[Collected data]
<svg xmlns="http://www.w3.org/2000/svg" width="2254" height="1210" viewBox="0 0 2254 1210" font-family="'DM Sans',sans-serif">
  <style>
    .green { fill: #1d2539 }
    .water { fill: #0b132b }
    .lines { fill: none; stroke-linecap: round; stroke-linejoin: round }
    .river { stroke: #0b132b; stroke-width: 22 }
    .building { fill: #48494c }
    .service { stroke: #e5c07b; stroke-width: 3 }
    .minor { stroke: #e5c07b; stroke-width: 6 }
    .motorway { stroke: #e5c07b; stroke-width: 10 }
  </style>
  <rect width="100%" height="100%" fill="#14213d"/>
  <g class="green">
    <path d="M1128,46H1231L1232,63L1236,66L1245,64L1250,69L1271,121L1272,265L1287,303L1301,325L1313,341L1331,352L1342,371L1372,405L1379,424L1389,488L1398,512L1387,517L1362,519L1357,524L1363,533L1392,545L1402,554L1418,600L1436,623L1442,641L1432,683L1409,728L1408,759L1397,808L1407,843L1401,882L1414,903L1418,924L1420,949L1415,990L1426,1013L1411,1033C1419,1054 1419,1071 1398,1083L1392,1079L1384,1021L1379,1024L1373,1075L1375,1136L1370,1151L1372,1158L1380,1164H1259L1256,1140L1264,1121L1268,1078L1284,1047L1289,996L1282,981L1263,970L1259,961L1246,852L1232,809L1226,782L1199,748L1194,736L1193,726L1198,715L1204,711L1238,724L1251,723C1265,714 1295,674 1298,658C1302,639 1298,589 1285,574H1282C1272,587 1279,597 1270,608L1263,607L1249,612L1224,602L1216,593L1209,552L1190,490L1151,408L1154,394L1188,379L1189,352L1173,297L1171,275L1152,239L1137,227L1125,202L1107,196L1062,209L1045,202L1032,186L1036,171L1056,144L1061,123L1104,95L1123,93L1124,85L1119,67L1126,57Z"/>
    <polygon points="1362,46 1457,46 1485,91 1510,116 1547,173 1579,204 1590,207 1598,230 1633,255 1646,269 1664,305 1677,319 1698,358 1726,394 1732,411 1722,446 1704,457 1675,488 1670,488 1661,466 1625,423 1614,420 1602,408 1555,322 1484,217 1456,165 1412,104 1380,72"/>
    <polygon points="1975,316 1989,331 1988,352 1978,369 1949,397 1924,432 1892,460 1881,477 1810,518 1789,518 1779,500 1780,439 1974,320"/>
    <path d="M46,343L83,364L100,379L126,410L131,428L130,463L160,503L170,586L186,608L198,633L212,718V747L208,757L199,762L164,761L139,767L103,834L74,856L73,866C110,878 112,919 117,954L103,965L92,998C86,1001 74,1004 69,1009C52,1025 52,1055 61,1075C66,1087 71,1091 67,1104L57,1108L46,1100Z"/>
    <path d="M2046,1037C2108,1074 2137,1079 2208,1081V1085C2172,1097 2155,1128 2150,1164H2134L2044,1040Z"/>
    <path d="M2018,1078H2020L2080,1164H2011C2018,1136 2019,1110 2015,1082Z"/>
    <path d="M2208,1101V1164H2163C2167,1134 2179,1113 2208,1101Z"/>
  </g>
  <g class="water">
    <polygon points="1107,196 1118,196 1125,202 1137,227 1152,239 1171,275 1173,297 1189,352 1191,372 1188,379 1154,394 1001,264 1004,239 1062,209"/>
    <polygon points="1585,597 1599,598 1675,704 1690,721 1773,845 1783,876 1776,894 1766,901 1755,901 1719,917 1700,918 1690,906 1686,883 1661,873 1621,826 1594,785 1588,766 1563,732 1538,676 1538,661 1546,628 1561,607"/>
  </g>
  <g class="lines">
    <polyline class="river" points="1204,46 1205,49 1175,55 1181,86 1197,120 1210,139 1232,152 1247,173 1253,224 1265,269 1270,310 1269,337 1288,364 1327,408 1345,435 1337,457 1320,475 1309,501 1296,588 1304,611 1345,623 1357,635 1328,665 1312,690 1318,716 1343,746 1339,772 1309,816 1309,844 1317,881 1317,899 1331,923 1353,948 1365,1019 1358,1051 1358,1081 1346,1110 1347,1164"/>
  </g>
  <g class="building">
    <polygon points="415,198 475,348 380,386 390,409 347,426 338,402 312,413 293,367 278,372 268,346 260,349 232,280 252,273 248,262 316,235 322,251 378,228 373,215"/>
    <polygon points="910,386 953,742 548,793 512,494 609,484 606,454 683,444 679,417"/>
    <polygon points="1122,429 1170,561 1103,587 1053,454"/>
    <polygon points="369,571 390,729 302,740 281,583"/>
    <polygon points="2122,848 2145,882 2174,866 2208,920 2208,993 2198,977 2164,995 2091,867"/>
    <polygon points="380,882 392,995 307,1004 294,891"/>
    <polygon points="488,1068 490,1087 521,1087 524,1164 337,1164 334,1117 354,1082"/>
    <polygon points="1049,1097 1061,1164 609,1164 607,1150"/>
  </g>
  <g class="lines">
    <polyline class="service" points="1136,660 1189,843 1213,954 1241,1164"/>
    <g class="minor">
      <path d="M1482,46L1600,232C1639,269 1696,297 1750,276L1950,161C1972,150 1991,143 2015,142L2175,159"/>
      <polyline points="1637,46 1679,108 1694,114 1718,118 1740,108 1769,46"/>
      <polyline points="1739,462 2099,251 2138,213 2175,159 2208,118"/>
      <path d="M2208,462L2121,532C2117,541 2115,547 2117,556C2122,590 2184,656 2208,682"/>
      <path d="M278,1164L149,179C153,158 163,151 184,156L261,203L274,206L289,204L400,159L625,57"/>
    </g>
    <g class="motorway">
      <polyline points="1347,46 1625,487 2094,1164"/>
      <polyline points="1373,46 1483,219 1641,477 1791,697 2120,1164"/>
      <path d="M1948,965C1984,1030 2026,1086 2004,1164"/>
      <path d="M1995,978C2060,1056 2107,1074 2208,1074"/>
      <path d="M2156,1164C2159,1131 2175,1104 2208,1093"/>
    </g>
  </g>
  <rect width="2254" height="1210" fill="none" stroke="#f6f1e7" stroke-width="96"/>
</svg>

* **Goal of the exercise**:
Give the data back exactly as it stands.

* **Task output**:
<svg xmlns="http://www.w3.org/2000/svg" width="2254" height="1210" viewBox="0 0 2254 1210" font-family="'DM Sans',sans-serif">
  <style>
    .green { fill: #1d2539 }
    .water { fill: #0b132b }
    .lines { fill: none; stroke-linecap: round; stroke-linejoin: round }
    .river { stroke: #0b132b; stroke-width: 22 }
    .building { fill: #48494c }
    .service { stroke: #e5c07b; stroke-width: 3 }
    .minor { stroke: #e5c07b; stroke-width: 6 }
    .motorway { stroke: #e5c07b; stroke-width: 10 }
  </style>
  <rect width="100%" height="100%" fill="#14213d"/>
  <g class="green">
    <path d="M1128,46H1231L1232,63L1236,66L1245,64L1250,69L1271,121L1272,265L1287,303L1301,325L1313,341L1331,352L1342,371L1372,405L1379,424L1389,488L1398,512L1387,517L1362,519L1357,524L1363,533L1392,545L1402,554L1418,600L1436,623L1442,641L1432,683L1409,728L1408,759L1397,808L1407,843L1401,882L1414,903L1418,924L1420,949L1415,990L1426,1013L1411,1033C1419,1054 1419,1071 1398,1083L1392,1079L1384,1021L1379,1024L1373,1075L1375,1136L1370,1151L1372,1158L1380,1164H1259L1256,1140L1264,1121L1268,1078L1284,1047L1289,996L1282,981L1263,970L1259,961L1246,852L1232,809L1226,782L1199,748L1194,736L1193,726L1198,715L1204,711L1238,724L1251,723C1265,714 1295,674 1298,658C1302,639 1298,589 1285,574H1282C1272,587 1279,597 1270,608L1263,607L1249,612L1224,602L1216,593L1209,552L1190,490L1151,408L1154,394L1188,379L1189,352L1173,297L1171,275L1152,239L1137,227L1125,202L1107,196L1062,209L1045,202L1032,186L1036,171L1056,144L1061,123L1104,95L1123,93L1124,85L1119,67L1126,57Z"/>
    <polygon points="1362,46 1457,46 1485,91 1510,116 1547,173 1579,204 1590,207 1598,230 1633,255 1646,269 1664,305 1677,319 1698,358 1726,394 1732,411 1722,446 1704,457 1675,488 1670,488 1661,466 1625,423 1614,420 1602,408 1555,322 1484,217 1456,165 1412,104 1380,72"/>
    <polygon points="1975,316 1989,331 1988,352 1978,369 1949,397 1924,432 1892,460 1881,477 1810,518 1789,518 1779,500 1780,439 1974,320"/>
    <path d="M46,343L83,364L100,379L126,410L131,428L130,463L160,503L170,586L186,608L198,633L212,718V747L208,757L199,762L164,761L139,767L103,834L74,856L73,866C110,878 112,919 117,954L103,965L92,998C86,1001 74,1004 69,1009C52,1025 52,1055 61,1075C66,1087 71,1091 67,1104L57,1108L46,1100Z"/>
    <path d="M2046,1037C2108,1074 2137,1079 2208,1081V1085C2172,1097 2155,1128 2150,1164H2134L2044,1040Z"/>
    <path d="M2018,1078H2020L2080,1164H2011C2018,1136 2019,1110 2015,1082Z"/>
    <path d="M2208,1101V1164H2163C2167,1134 2179,1113 2208,1101Z"/>
  </g>
  <g class="water">
    <polygon points="1107,196 1118,196 1125,202 1137,227 1152,239 1171,275 1173,297 1189,352 1191,372 1188,379 1154,394 1001,264 1004,239 1062,209"/>
    <polygon points="1585,597 1599,598 1675,704 1690,721 1773,845 1783,876 1776,894 1766,901 1755,901 1719,917 1700,918 1690,906 1686,883 1661,873 1621,826 1594,785 1588,766 1563,732 1538,676 1538,661 1546,628 1561,607"/>
  </g>
  <g class="lines">
    <polyline class="river" points="1204,46 1205,49 1175,55 1181,86 1197,120 1210,139 1232,152 1247,173 1253,224 1265,269 1270,310 1269,337 1288,364 1327,408 1345,435 1337,457 1320,475 1309,501 1296,588 1304,611 1345,623 1357,635 1328,665 1312,690 1318,716 1343,746 1339,772 1309,816 1309,844 1317,881 1317,899 1331,923 1353,948 1365,1019 1358,1051 1358,1081 1346,1110 1347,1164"/>
  </g>
  <g class="building">
    <polygon points="415,198 475,348 380,386 390,409 347,426 338,402 312,413 293,367 278,372 268,346 260,349 232,280 252,273 248,262 316,235 322,251 378,228 373,215"/>
    <polygon points="910,386 953,742 548,793 512,494 609,484 606,454 683,444 679,417"/>
    <polygon points="1122,429 1170,561 1103,587 1053,454"/>
    <polygon points="369,571 390,729 302,740 281,583"/>
    <polygon points="2122,848 2145,882 2174,866 2208,920 2208,993 2198,977 2164,995 2091,867"/>
    <polygon points="380,882 392,995 307,1004 294,891"/>
    <polygon points="488,1068 490,1087 521,1087 524,1164 337,1164 334,1117 354,1082"/>
    <polygon points="1049,1097 1061,1164 609,1164 607,1150"/>
  </g>
  <g class="lines">
    <polyline class="service" points="1136,660 1189,843 1213,954 1241,1164"/>
    <g class="minor">
      <path d="M1482,46L1600,232C1639,269 1696,297 1750,276L1950,161C1972,150 1991,143 2015,142L2175,159"/>
      <polyline points="1637,46 1679,108 1694,114 1718,118 1740,108 1769,46"/>
      <polyline points="1739,462 2099,251 2138,213 2175,159 2208,118"/>
      <path d="M2208,462L2121,532C2117,541 2115,547 2117,556C2122,590 2184,656 2208,682"/>
      <path d="M278,1164L149,179C153,158 163,151 184,156L261,203L274,206L289,204L400,159L625,57"/>
    </g>
    <g class="motorway">
      <polyline points="1347,46 1625,487 2094,1164"/>
      <polyline points="1373,46 1483,219 1641,477 1791,697 2120,1164"/>
      <path d="M1948,965C1984,1030 2026,1086 2004,1164"/>
      <path d="M1995,978C2060,1056 2107,1074 2208,1074"/>
      <path d="M2156,1164C2159,1131 2175,1104 2208,1093"/>
    </g>
  </g>
  <rect width="2254" height="1210" fill="none" stroke="#f6f1e7" stroke-width="96"/>
</svg>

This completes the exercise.